Teens, elders, police officers, even national chief Shawn Atleo did it. So did actors Adam Beach and Lorne Cardinal, musician Kinnie Starr and comedian Ryan McMahon. Vancouver Mayor Gregor Robertson took a chilly dip in the ocean and challenged Premier Christy Clark to try it, too.
“It’s pretty cool to see all these people doing it,” said Jack. “It started as a small thing, but you do feel cleansed and better after.”
She recalled the late February day she got home from school and said to her brother: “We’re playing in the snow.”
Jack and her brother Cordell, 13, live with their parents in the Pauquachin nation near Sidney.
They went outside onto a blanket of snow, stripped down into summer gear and made snow angels. The pair filmed the event and in it challenged their cousins on Penelakut Island, where the Jacks grew up, to do the same. They posted it on Facebook.
“We nominated them to one-up us,” Jack said. The cousins had 24 hours. The challenge was accepted and posted to the social network with another group of friends tagged to take the winter challenge, too.
The idea quickly spread. A winter challenge Facebook page was set up on March 5 and now has more than 3,500 members and hundreds of videos posted.
Tim Dan from Dawson Creek stepped into a coffin-sized ice hole in Swan Lake in -34-degree weather, members of the Sechelt Nation made T-shirts for their challengers, an elder in her 80s went in with her walker, a Squamish woman did it dressed as Batman and Ahousaht dedicated their challenge to those who are ill, battling cancer and suffering with addictions.
“I’m happy to see it evolve into a pass-it-on type of kindness,” Jack said.
Fran Wallas, from the Quatsino Nation in Coal Harbour on the north Island, took her challenge and made it for the elders.
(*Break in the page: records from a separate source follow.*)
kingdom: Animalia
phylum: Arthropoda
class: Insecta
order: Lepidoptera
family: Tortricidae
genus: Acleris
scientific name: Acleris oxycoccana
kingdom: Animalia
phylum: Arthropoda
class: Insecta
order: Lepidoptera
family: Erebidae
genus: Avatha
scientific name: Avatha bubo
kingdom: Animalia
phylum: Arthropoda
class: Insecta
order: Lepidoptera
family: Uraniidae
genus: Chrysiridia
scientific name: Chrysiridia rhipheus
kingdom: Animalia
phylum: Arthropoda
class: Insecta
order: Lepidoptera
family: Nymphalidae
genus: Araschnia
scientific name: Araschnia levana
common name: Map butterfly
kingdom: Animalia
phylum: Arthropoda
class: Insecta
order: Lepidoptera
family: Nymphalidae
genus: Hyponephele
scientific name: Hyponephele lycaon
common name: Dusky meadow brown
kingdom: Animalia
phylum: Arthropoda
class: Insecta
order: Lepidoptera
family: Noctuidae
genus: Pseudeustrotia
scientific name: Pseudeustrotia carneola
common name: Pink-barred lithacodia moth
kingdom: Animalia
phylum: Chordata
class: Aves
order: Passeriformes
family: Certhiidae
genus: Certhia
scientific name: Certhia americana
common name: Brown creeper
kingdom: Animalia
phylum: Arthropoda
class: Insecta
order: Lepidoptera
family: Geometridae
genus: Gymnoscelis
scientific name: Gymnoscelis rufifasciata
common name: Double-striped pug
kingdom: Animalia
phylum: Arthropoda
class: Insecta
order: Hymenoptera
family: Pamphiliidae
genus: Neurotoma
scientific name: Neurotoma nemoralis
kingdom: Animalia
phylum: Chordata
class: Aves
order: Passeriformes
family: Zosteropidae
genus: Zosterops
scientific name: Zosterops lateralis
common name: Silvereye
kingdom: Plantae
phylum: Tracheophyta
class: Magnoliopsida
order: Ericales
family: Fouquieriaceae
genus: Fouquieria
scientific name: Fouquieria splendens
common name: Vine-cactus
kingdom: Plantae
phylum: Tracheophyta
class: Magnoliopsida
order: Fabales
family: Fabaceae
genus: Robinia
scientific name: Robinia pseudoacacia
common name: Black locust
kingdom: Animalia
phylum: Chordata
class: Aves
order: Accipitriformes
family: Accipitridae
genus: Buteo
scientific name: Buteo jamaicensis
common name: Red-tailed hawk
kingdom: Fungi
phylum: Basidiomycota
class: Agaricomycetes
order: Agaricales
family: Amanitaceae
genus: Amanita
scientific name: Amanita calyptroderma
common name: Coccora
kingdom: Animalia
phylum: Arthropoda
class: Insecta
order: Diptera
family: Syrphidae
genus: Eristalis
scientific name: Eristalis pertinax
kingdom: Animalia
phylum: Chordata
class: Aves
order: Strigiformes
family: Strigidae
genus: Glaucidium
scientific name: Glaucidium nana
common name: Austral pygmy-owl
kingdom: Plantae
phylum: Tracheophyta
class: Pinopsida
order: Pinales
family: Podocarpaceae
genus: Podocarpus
“I wasn’t feeling good to go in the water, so I decided to do something for the elders. They often get ignored,” Wallas said, choking up.
In her video, Wallas helps gather wood to take to elders in her community — including her 82-year-old mother who relies on a wood stove.
“I challenge everybody to do something for the elders. Even if you can’t get wood for them, make bread for them, pie, take their garbage out, anything,” she said in the video.
Wallas noted that many elders are low-income and struggle to buy the basics such as food. She said she’s not sure if her challenge will spread, but a few have taken it up and that makes her feel good.
“I think it’s fabulous. We’re all talking about it,” said Joe Gallagher, chief executive officer of the new First Nations Health Authority. “From our perspective, it falls in line with the wellness aspect in our communities, as well as traditional activities.”
Gallagher said bathing outdoors is part of many First Nations cultures, including his own in Sliammon near Powell River. It boosts health and the spirit, he said.
His organization uses social media for health campaigns, such as a Beefy Chiefs challenge to get in shape, but they have not seen something spread as far and wide as the Jacks’ winter challenge.
“First Nations people feel part of each other, there’s a sense of belonging,” Gallagher said. “So when something like this comes out that resonates, it takes off.”
The winter challenge is just one of several do-good online movements to go viral in the past few months. Many of them are a positive response to a dangerous social media drinking game called Neknomination, which started in Australia and has been linked to at least five alcohol-related youth deaths.